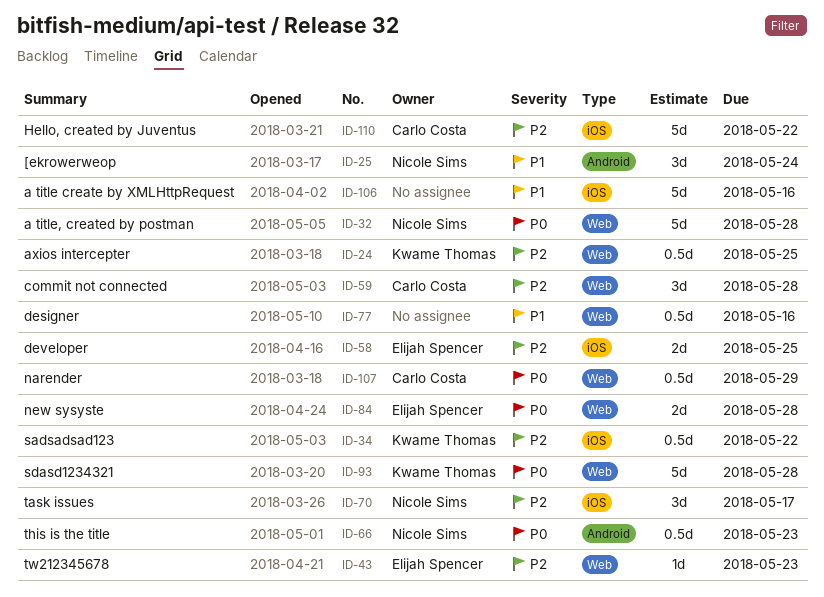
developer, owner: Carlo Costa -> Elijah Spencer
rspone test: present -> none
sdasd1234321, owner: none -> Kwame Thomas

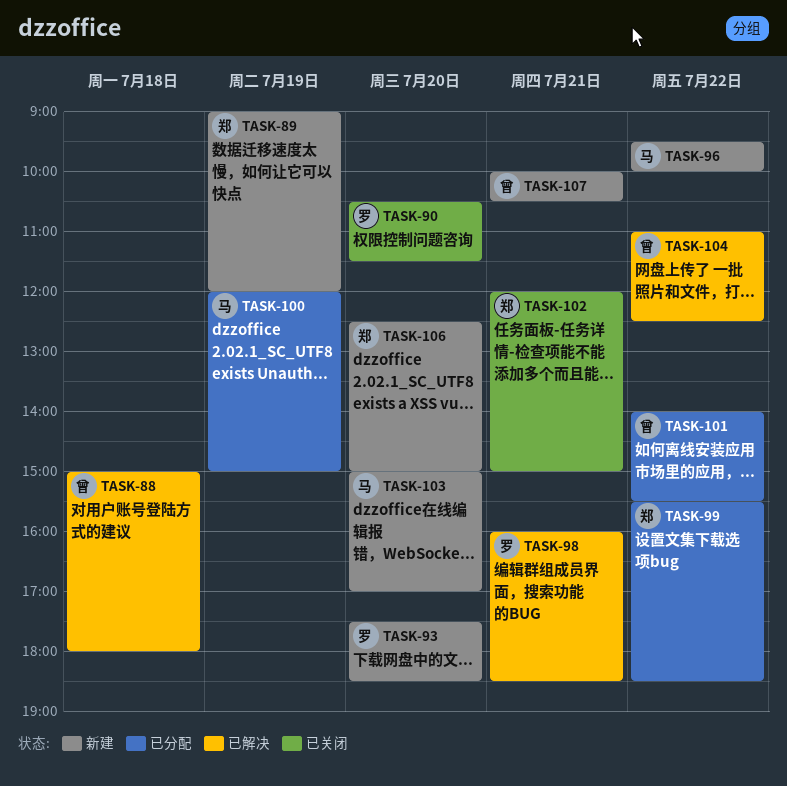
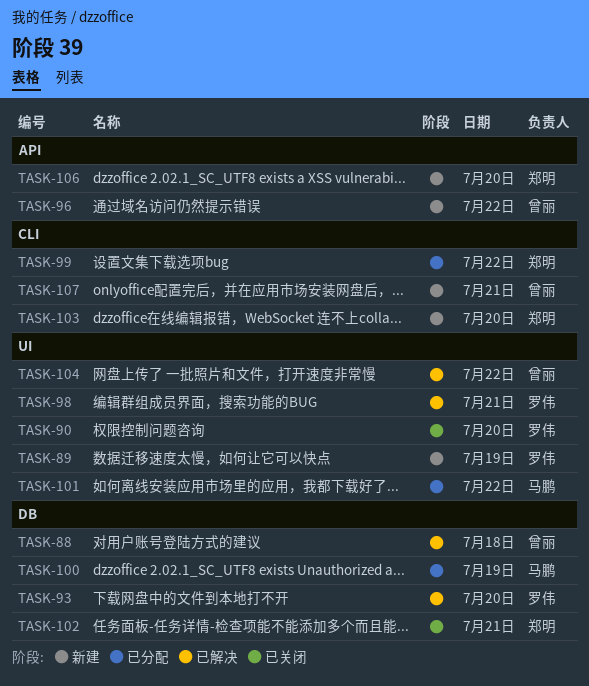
TASK-89, owner: 郑明 -> 罗伟
TASK-93, status: 新建 -> 已解决
TASK-96, owner: 马鹏 -> 曾丽
TASK-101, owner: 曾丽 -> 马鹏
TASK-103, owner: 马鹏 -> 郑明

------------------------------

### Requirement
Exact duplicates of all the entries are required, and no image may appear in them.

### Result of this exercise
developer, owner: Carlo Costa -> Elijah Spencer
rspone test: present -> none
sdasd1234321, owner: none -> Kwame Thomas

TASK-89, owner: 郑明 -> 罗伟
TASK-93, status: 新建 -> 已解决
TASK-96, owner: 马鹏 -> 曾丽
TASK-101, owner: 曾丽 -> 马鹏
TASK-103, owner: 马鹏 -> 郑明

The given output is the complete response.